El jefe de la guardia tragó saliva.

—No podemos hacerlo. Su barco era uno de los más rápidos de la flota y se dirigía directamente a Sidón.

—¡Traedlo! —rugió Glauco enrojeciendo—. Maldito imbécil, tráeme a Yaco o te encadenaré a un remo hasta que te pudras. Comprad la nave más rápida de todo el puerto y partid inmediatamente a por Yaco. Y si la nave tiene carga, arrojadla al mar mientras salís del puerto. Volad como los pájaros si es necesario, ¡¡¡pero traedme a Yaco!!!

—Sí, señor —balbuceó el guardia—. Sin embargo… —le aterraba seguir hablando—, quiero decir… es posible que tardemos un mes en ir y volver de Sidón, y quizás, quizás Yaco…

Glauco lo miraba con la fiereza de un perro enloquecido y el guardia no se atrevió a continuar. Se cuadró con rapidez y salió inmediatamente a obedecer aquella orden. Lo acompañó un secretario para encargarse de la compra del barco.
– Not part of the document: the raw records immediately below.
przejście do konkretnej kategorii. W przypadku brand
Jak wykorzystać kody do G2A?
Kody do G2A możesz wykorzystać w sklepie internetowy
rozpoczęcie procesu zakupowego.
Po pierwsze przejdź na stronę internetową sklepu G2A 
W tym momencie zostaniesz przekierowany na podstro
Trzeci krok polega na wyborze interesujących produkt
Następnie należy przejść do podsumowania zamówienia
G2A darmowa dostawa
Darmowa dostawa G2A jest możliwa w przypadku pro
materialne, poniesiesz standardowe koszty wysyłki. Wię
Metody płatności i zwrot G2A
Glauco se giró hacia Bóreas.

—Y tú… —gruñó señalándolo—. Tú, maldito animal, ¿cómo fuiste capaz de mancillar el rostro de Yaco, cómo fuiste capaz ni siquiera de tocarlo? Tú… —apretó los labios y resopló por la nariz como un toro a punto de atacar—. ¡Desaparece de mi vista, maldita bestia asquerosa!

Todos se apartaron del camino de Bóreas mientras abandonaba aquella estancia recalentada. Cruzó el patio privado del palacio sintiendo el frescor del sudor evaporándose sobre su piel, después atravesó el patio principal y entró en los establos. Allí ordenó al mozo de cuadras que saliera para mantenerle al tanto de lo que sucedía.

Una hora más tarde, el esclavo regresó.

—El amo se ha levantado de la cama —dijo sin atreverse a mirarle a los ojos—. Está recorriendo el palacio como loco, lamentándose a gritos y rompiéndolo todo.

Bóreas gruñó para que el mozo volviera a salir y se quedó pensativo. En su enorme frente aparecieron unas arrugas profundas.

«Debo prepararme para cuando regrese el barco que ha ido a buscar a Yaco».